Segment Start: DATASET EXCERPTS

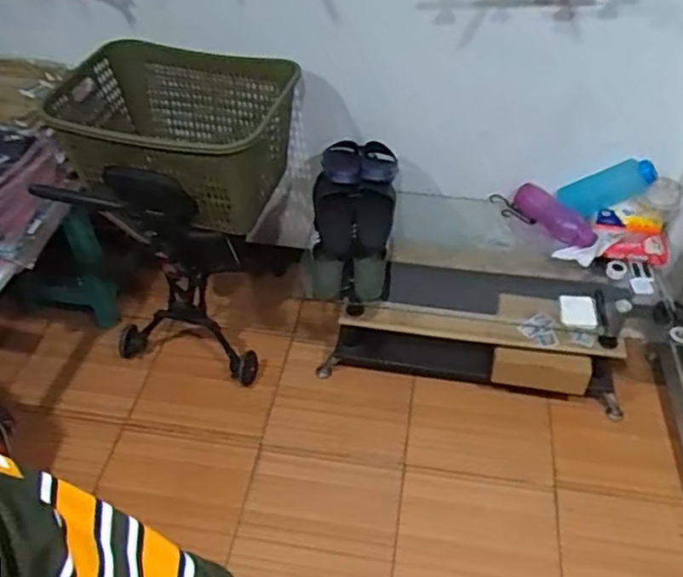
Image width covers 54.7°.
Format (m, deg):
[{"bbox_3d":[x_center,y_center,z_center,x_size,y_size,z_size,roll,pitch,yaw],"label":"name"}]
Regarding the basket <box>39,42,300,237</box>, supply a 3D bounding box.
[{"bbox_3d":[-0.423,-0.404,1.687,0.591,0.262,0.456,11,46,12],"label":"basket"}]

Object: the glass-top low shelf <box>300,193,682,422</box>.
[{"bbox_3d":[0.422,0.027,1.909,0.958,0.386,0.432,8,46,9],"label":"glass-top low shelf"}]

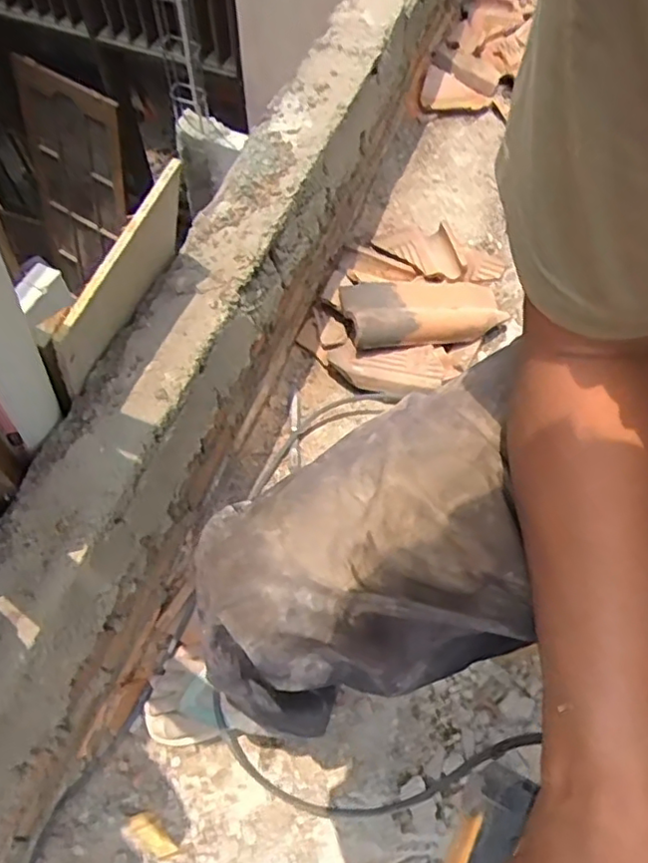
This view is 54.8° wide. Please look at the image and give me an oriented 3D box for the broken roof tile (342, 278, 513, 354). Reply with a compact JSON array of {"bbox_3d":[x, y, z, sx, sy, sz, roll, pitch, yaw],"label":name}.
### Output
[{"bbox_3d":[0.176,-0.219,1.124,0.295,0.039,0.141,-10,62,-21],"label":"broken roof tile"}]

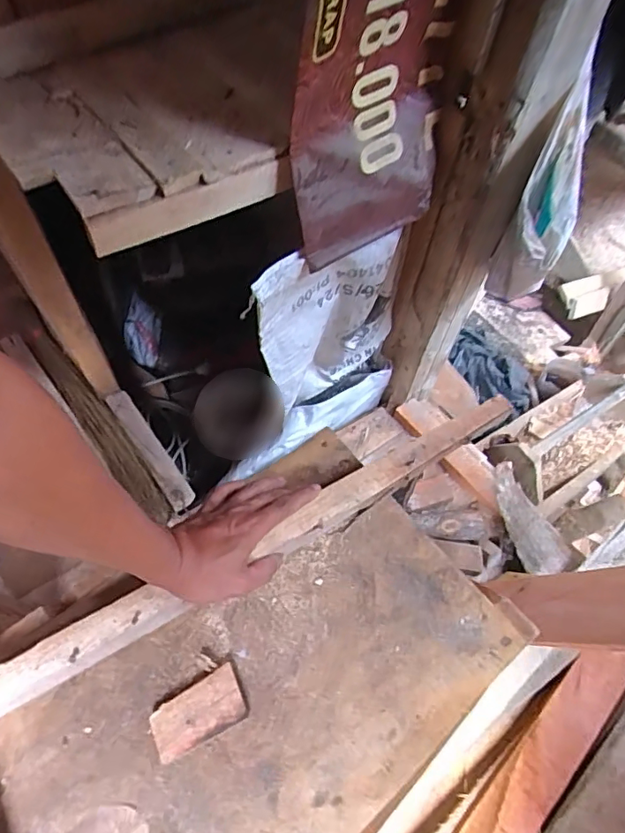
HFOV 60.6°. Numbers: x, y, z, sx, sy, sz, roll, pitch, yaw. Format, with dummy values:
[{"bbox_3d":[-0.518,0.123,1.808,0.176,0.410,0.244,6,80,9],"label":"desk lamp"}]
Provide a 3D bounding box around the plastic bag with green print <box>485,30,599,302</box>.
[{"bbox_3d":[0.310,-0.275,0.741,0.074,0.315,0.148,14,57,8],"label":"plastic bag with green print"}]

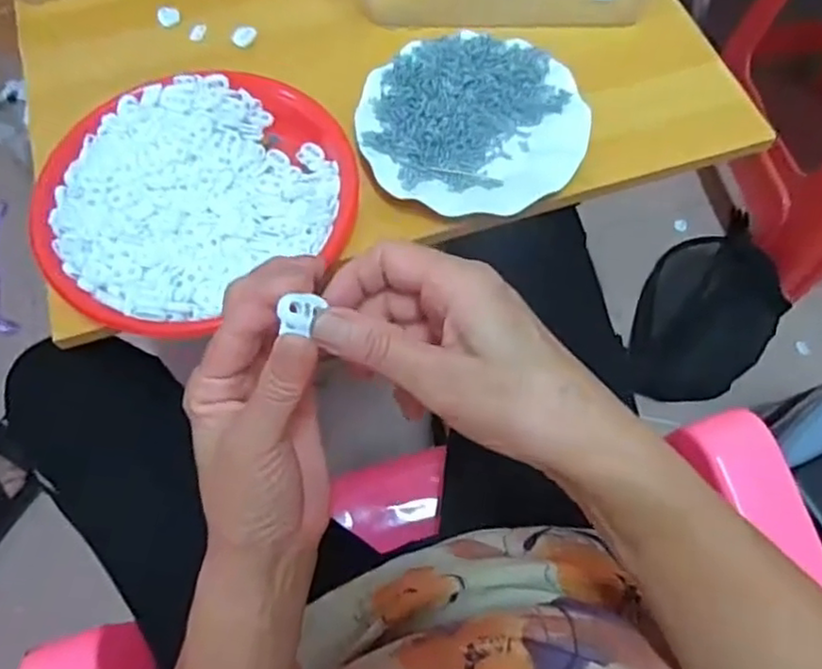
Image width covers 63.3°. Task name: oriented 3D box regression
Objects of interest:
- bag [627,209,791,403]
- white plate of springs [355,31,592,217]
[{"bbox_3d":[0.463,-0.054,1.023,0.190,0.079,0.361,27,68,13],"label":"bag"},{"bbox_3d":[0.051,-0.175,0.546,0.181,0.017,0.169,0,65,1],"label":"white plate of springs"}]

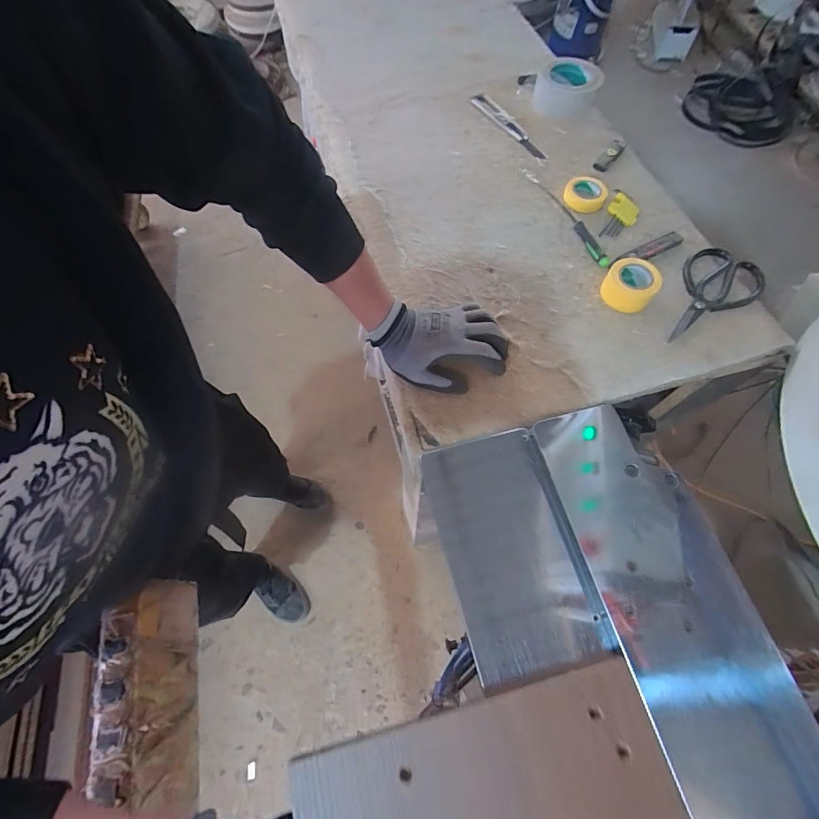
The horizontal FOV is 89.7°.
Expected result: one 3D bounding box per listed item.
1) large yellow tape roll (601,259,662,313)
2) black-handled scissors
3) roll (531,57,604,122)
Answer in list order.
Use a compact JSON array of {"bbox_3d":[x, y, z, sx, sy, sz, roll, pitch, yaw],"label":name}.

Segment End: DATASET EXCERPTS

If a line in the entries above has the word "roll", copy it.

[{"bbox_3d":[x_center,y_center,z_center,x_size,y_size,z_size,roll,pitch,yaw],"label":"name"}]
This view is 54.8° wide. Please look at the image and give me an oriented 3D box for the broken roof tile (342, 278, 513, 354). Reply with a compact JSON array of {"bbox_3d":[x, y, z, sx, sy, sz, roll, pitch, yaw],"label":name}.
HFOV 60.6°. Numbers: x, y, z, sx, sy, sz, roll, pitch, yaw. Format, with dummy values:
1) large yellow tape roll (601,259,662,313)
3) roll (531,57,604,122)
Use a compact JSON array of {"bbox_3d":[x, y, z, sx, sy, sz, roll, pitch, yaw],"label":name}.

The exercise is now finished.